コラム

特定非営利法人コミュニティビジネスサポートセンターが運営する「赤羽のコワーキングスペース アカコ」の運営責任者・インキュベーションマネージャーの小林祐一様にお話いただきました。


本日は、2017年6月にオープンした「赤羽のコワーキングスペース アカコ」を運営されている特定非営利法人コミュニティビジネスサポートセンター(以下CBS)の小林祐一さんにお話を伺います。

赤羽のコワーキングスペース アカコでの集合写真
一般社団法人コワーキングスペース協会のメンバーがお話を伺いました。

「コミュニティビジネス」とは市民が主体となって地域の課題や問題をビジネスの手法、視点を活用しながら解決していく事業の総称で、CBSは地域のコミュニティを基盤とした新しいビジネスの育成を目指している団体です。

コミュニティビジネスでは、具体的には、介護事業やシニアの派遣事業を通じて高齢化社会という地域の課題を解決したり、空き家や空き店舗をリノベーションすることでまちづくりに貢献したりします。

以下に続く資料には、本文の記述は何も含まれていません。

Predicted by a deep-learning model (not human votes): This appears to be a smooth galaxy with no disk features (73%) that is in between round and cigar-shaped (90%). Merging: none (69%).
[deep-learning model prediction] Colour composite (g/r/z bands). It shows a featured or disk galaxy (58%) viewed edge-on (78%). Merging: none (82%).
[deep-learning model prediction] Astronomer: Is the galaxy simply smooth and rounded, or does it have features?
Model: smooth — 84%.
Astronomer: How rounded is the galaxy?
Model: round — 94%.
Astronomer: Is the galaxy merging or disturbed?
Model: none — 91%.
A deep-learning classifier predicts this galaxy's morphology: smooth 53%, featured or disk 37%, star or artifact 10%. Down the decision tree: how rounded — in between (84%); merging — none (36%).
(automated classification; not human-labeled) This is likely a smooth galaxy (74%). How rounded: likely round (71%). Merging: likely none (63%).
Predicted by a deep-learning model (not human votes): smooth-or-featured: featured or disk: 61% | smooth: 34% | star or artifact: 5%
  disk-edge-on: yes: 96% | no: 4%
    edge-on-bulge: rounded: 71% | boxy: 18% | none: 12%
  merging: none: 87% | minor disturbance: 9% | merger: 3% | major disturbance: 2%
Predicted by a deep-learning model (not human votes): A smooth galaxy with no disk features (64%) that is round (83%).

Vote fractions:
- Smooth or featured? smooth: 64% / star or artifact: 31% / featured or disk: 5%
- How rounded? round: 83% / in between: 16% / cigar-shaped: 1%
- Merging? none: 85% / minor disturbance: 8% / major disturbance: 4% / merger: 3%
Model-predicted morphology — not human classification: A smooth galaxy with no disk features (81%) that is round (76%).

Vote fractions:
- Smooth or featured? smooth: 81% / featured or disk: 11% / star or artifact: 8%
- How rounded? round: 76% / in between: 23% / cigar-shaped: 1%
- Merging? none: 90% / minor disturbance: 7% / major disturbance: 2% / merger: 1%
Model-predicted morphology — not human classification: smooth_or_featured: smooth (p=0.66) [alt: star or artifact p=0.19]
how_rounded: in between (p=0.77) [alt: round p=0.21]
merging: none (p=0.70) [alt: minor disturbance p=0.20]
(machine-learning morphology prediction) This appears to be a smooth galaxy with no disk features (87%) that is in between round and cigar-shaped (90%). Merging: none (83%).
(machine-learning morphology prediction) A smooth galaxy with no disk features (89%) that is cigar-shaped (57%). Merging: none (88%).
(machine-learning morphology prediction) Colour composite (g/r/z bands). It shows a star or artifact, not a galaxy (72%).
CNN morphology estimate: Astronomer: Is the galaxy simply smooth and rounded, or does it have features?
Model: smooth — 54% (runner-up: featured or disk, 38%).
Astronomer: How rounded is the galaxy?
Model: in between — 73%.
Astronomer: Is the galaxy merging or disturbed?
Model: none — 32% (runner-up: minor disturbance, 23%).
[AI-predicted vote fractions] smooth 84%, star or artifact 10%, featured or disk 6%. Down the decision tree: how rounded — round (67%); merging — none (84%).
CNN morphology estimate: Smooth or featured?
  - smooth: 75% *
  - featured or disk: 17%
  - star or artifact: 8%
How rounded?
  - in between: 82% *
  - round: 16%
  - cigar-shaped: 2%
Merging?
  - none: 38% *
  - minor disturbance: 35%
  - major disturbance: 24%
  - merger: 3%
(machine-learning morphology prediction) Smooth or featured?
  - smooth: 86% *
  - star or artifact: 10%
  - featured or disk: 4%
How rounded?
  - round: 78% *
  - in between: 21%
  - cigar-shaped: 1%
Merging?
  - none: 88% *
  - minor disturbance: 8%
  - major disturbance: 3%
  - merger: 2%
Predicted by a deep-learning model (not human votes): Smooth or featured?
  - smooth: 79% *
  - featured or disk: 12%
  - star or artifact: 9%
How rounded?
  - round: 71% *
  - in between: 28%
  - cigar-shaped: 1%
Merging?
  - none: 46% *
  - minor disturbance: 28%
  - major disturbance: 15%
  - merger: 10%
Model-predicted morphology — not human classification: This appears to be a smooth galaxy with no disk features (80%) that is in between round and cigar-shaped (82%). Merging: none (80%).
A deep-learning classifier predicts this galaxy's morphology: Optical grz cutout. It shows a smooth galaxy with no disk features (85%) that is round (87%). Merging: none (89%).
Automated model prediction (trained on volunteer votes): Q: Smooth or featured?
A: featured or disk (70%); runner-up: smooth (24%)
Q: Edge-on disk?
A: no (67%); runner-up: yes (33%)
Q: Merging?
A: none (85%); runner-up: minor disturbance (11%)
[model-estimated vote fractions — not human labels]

CBSの事業としては、セミナーや認定講座の開催を通じた人材育成、「ネスト赤羽」などの支援施設の運営、金融機関と連携した融資の支援などを行っています。

今回お話していただいた小林さんはCBSの職員で、プロジェクトマネージャー・地域創業アドバイザーと兼任する形で、現在は「赤羽のコワーキングスペースアカコ」の責任者も務められています。

赤羽のコワーキングスペースアカコの小林さん
赤羽のコワーキングスペースアカコの責任者、小林祐一様

地域との連携拠点の1つとしてコワーキングスペースを始めました

―赤羽のコワーキングスペース アカコの隣には、CBSが管理・運営をする東京都北区の創業支援施設「ネスト赤羽」があり、コワーキングスペースとしてこのような立地は特徴的かと思います。
ネスト赤羽の利用者とアカコの会員さんには関連性があるのでしょうか?

はい。ネスト赤羽から退居される事業者さんに利用いただくことも想定してコワーキングスペースの運営を行なっています。

まずネスト赤羽とは、東京都北区で新たに創業する方、創業間もない個人・法人の応援をする施設で、赤羽のコワーキングスペース アカコの隣にある施設です。

実は2017年3月まで、現在アカコと同じビル内に入っているCBSの事務所は現在地と反対側の赤羽駅南口方面にあったんです。当時の事務所の契約更新の時期がきたり、また手狭になったという話も出たりしていたので、新しい場所に事務所を探していました。そんな中、たまたまネスト赤羽の隣の物件が空いており、大家さんも協力的だったので、契約期限に事務所移転と同時にコワーキングスペースをオープンさせたんです。

ネスト赤羽から移って来られる方はアカコ会員の2、3割ですね。比率的に悪くないと思います。

―2017年6月にオープンして、現在は22人の会員さんがいるとのことでしたが、どのようなペースで増えていったのでしょうか?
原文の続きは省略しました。